Diana Vreeland’s Life Lessons

‘Why don't you… wash your blond child's hair in dead champagne, as they do in France?’ Diana Vreeland had a unique imagination and dry wit, as one can intimate from the wisdom she’d extoll in her advice column for Harper’s Bazaar, entitled ‘Why Don’t You’.

The legendary fashion editor championed eccentricity and maximalism at all times, from the larger-than-life shoots she’d commission for Vogue (the cost of which led to her departure from the magazine) to her favourite snack – peanut butter served on K’ang Hsi porcelain and consumed with a silver spoon. Here, we distil our favourite Vreeland bon mots into a guide for life (and style).

On taste…

‘A little bad taste is like a nice splash of paprika. We all need a splash of bad taste – it’s hearty, it’s healthy, it’s physical. I think we could use more of it. No taste is what I’m against.’
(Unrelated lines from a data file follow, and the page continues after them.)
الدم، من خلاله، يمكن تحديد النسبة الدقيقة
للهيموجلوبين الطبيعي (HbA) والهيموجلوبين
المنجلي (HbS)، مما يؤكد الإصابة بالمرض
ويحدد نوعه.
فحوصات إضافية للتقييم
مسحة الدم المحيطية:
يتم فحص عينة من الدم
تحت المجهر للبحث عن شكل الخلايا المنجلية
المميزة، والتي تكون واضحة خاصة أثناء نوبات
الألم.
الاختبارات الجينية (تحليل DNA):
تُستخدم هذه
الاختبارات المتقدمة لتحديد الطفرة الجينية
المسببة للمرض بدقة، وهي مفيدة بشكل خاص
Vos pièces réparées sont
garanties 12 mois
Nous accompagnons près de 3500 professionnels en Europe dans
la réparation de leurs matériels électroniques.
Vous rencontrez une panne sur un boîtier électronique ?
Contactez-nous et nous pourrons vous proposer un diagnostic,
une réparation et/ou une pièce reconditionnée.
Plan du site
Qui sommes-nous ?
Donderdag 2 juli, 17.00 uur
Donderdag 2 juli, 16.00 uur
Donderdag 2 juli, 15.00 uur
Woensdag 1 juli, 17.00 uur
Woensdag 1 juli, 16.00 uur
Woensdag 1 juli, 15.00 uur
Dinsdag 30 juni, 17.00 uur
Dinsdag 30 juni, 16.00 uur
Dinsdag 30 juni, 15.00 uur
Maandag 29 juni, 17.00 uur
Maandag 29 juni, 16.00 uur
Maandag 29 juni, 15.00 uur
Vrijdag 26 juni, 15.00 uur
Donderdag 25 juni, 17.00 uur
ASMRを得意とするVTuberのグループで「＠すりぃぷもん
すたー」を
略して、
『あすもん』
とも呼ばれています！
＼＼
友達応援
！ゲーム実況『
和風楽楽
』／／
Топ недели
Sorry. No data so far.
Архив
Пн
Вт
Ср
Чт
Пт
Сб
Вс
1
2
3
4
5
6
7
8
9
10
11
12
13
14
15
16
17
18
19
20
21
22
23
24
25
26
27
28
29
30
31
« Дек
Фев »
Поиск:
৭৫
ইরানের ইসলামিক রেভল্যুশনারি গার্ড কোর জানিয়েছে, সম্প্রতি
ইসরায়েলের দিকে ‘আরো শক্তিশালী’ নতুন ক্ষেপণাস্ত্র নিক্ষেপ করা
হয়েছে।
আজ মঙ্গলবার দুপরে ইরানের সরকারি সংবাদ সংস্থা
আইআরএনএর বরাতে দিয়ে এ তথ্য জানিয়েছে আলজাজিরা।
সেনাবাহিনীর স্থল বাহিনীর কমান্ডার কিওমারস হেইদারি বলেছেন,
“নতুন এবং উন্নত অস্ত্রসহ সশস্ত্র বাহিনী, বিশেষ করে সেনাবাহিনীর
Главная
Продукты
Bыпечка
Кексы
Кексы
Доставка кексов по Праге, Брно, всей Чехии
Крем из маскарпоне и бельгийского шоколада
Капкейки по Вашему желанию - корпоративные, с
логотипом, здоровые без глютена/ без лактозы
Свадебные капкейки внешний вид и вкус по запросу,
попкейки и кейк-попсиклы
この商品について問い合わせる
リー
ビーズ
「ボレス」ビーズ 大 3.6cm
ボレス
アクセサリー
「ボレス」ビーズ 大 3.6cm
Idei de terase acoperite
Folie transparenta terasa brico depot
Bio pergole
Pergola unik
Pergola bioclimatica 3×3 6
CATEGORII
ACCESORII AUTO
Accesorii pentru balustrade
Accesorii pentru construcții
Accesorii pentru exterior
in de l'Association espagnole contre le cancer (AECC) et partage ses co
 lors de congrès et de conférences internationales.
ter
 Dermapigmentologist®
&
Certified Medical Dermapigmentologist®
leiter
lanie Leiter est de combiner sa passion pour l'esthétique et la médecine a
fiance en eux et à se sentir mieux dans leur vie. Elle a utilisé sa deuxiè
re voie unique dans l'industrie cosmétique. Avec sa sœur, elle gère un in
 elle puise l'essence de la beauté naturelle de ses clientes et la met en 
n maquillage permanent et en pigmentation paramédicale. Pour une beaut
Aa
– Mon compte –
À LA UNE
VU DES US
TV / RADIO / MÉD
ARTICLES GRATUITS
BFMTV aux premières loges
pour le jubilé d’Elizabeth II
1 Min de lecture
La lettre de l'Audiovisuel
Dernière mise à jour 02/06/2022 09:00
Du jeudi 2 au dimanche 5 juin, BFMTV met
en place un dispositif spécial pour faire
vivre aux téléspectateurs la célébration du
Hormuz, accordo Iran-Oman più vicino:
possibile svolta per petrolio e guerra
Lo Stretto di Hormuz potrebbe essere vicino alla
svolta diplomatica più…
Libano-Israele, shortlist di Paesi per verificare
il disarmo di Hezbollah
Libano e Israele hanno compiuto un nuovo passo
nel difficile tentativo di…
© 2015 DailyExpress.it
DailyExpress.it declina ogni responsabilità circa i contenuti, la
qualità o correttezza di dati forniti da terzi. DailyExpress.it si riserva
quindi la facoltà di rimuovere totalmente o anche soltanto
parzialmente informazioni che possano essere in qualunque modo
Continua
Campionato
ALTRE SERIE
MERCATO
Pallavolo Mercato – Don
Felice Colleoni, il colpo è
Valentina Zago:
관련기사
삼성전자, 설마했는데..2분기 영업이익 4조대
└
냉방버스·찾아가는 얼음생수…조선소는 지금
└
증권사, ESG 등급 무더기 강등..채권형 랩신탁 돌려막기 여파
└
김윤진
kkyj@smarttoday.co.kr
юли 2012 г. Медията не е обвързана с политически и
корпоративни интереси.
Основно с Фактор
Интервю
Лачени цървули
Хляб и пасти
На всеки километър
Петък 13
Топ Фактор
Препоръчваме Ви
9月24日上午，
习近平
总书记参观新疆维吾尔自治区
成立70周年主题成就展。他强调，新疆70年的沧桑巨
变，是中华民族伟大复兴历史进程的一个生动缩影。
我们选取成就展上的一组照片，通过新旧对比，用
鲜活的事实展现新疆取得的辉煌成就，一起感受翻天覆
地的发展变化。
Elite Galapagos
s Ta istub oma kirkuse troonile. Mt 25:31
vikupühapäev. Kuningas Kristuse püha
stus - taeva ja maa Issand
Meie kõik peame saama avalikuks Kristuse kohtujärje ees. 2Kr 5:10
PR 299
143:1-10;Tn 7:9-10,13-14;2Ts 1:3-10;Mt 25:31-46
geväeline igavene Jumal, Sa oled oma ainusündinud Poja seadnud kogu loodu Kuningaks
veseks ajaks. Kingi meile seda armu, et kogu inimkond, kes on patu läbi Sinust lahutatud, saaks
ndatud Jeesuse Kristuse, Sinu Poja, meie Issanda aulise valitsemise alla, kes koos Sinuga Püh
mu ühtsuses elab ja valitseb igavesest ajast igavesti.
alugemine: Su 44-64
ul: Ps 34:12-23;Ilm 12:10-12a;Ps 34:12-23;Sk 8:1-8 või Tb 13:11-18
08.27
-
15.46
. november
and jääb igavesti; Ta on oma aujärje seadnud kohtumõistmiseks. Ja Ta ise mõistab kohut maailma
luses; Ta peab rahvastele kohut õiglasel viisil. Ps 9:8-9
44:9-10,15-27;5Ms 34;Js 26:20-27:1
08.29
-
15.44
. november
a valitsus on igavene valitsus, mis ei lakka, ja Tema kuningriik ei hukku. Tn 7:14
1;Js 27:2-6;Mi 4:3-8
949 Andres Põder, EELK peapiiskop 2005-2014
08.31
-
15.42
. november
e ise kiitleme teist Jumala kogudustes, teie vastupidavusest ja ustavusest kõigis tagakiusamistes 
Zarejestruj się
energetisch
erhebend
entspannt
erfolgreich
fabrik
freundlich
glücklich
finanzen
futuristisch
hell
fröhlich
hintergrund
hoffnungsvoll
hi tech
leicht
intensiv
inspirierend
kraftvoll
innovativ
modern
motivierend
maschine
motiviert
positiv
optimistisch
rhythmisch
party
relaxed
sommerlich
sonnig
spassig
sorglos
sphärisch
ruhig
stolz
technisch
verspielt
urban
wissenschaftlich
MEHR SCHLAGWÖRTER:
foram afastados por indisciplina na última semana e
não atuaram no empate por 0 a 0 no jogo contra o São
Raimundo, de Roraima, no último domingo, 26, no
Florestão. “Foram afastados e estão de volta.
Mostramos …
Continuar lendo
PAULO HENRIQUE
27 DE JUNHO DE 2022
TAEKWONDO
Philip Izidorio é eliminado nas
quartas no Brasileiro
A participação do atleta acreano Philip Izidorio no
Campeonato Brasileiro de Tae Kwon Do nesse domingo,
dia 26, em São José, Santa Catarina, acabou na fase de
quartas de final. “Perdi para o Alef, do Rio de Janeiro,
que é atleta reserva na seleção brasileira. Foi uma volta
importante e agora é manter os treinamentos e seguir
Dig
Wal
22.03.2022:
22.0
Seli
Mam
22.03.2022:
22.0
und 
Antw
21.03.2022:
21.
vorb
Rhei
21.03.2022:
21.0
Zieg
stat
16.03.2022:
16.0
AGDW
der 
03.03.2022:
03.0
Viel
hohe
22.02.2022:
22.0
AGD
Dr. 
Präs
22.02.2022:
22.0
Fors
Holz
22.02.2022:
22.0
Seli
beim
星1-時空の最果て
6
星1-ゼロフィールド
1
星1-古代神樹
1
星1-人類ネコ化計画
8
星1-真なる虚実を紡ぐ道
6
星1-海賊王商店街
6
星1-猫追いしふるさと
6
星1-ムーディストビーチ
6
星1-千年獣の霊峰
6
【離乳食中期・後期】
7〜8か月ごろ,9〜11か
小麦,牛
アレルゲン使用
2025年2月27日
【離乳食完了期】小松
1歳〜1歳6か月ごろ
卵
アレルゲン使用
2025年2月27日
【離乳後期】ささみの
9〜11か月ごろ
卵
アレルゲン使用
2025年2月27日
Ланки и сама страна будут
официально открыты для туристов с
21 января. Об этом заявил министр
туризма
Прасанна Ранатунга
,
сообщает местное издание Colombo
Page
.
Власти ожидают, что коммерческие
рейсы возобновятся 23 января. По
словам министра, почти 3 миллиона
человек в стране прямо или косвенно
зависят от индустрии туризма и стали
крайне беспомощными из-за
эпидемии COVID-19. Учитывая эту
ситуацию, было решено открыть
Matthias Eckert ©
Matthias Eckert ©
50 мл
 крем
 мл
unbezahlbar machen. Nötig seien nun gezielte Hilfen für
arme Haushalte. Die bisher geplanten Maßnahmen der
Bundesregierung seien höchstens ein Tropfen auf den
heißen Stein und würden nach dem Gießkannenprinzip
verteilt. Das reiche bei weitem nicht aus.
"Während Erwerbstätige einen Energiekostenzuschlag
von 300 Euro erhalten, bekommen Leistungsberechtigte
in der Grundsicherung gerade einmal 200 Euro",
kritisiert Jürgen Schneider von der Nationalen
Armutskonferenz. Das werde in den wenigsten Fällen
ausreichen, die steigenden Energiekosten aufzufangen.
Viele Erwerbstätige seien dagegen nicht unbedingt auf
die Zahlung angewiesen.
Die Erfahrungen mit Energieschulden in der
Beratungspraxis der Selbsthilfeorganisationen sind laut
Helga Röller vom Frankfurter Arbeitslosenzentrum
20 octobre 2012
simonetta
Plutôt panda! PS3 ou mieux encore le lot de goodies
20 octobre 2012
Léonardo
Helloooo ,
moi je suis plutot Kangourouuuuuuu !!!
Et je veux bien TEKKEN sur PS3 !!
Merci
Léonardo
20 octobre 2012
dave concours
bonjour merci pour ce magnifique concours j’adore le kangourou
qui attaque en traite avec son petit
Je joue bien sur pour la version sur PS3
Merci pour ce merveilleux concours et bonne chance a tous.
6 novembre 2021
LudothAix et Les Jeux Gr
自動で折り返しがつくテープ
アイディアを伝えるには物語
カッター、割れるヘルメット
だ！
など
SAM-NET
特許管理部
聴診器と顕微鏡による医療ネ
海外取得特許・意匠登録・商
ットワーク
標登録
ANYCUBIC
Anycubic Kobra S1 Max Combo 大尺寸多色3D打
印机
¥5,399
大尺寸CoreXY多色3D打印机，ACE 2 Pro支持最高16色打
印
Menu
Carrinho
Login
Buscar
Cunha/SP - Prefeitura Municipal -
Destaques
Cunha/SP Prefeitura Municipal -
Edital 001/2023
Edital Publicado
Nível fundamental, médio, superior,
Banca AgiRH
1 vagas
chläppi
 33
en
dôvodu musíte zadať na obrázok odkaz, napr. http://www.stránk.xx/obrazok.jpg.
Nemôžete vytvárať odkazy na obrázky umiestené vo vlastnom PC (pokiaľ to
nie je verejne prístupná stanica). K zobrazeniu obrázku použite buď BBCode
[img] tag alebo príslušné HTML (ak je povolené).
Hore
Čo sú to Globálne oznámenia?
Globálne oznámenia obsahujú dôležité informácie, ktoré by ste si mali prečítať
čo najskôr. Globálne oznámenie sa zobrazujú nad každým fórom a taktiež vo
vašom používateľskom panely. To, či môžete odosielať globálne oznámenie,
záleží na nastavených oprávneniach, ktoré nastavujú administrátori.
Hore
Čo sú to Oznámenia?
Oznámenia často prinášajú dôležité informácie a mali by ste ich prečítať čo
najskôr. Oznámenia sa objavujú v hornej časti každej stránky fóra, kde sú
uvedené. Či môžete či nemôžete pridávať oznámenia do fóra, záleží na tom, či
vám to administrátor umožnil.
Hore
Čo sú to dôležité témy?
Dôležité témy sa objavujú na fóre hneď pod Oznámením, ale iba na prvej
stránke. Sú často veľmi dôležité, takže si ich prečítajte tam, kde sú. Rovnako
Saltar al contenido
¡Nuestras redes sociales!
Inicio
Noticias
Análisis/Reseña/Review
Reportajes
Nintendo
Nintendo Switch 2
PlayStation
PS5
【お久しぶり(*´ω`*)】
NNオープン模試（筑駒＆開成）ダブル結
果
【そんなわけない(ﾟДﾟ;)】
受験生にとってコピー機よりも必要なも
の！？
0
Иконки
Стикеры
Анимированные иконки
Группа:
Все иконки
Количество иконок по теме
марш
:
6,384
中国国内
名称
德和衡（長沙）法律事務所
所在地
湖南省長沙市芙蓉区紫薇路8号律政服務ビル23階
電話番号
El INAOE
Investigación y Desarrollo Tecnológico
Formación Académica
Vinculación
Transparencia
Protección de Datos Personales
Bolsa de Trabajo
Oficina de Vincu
Vreeland was a self-proclaimed maximalist, and this very much extended to her living quarters in New York. Her Park Avenue apartment, photographed by Architectural Digest in 1975, was awash with vivid colour, every inch of it ornamented. Her brief for interior designer Billy Baldwin when creating her living room? ‘Like a garden, but a garden in hell.’ It was entirely red, from the carpets and sofas to the cushions and flowers.

Horst P. Horst, Diana Vreeland apartment, New York, 1979

On staying inspired…

‘There’s only one thing in life, and that’s the continual renewal of inspiration.’

A magpie for pop culture, Vreeland revitalised British Vogue when she joined as editor in 1962. She had a knack for identifying – and then immortalising – the zeitgeist, coining the term ‘youthquake’ in 1965. She turned Vogue from stuffy society publication to ‘60s pop bible, splashing its pages and cover with doe-eyed models and pouty music artists including Edie Sedgwick, Mick Jagger, Cher and Penelope Tree.

Fashion photographer Richard Avedon, and then fashion editor of Harper's Bazaar, Mrs Diana Vreeland, supervise a fashion shoot of jewellery at Tiffany's. (Photo by Sherman/Getty Images)

On excess…

‘Prohibition. Insane idea. Try to keep me from taking a swallow of this tea and I’ll drink the whole pot.’

Unsurprisingly, austerity wasn’t Vreeland’s strong suit. In 1971, she was fired from Vogue – reportedly due to her extravagant and costly editorial shoots. She once sent model Veruschka to Japan and insisted she be photographed with a sumo wrestler over 6ft tall.

 

Veruschka photographed by Richard Avedon and styled by Polly Mellen,
Vogue, 1966.

On (not) acting your age...

‘I have a terrible time remembering exactly when my birthday is. Age is totally boring…’

Vreeland didn’t spend her evenings at home, frequenting New York’s Studio 54 and Andy Warhol’s The Factory well into her seventies. In one photo she is pictured deep in conversation with Bianca Jagger and Warhol, in another with her arm around writer Bob Colacello, wearing a polka dot dress coat and long string of beads. ‘I wanted to get where the action was,’ she said.

On creative licence…

‘I’m terrible on facts. But I always have an idea. If you have an idea, you’re well ahead.’

After she was fired from Vogue, Vreeland became the director of the Costume Institute at The Metropolitan Museum of Art, revitalising not only the then-sleepy institution, but also the way fashion was exhibited. Vreeland’s exhibitions were a commercial success, though not always historically accurate.

In Diana Vreeland: The Eye Has to Travel, Vreeland’s former assistant Harold Koda (who would later go on to be director of the Costume Institute himself), recalls being asked to make an 18th century wig. When he presented a wig with historically accurate proportions, Vreeland was displeased. He went back to the drawing board and extended the hairdo  to the ceiling. ‘Now she can go to the guillotine!’ Vreeland announced.

With her eccentric sense of style and irreverent approach to life, Vreeland is a woman after our own Mondo hearts, inspiring us to think a little bigger, RSVP to that party invitation, and paint an entire room (or at least one picture frame) scarlet red.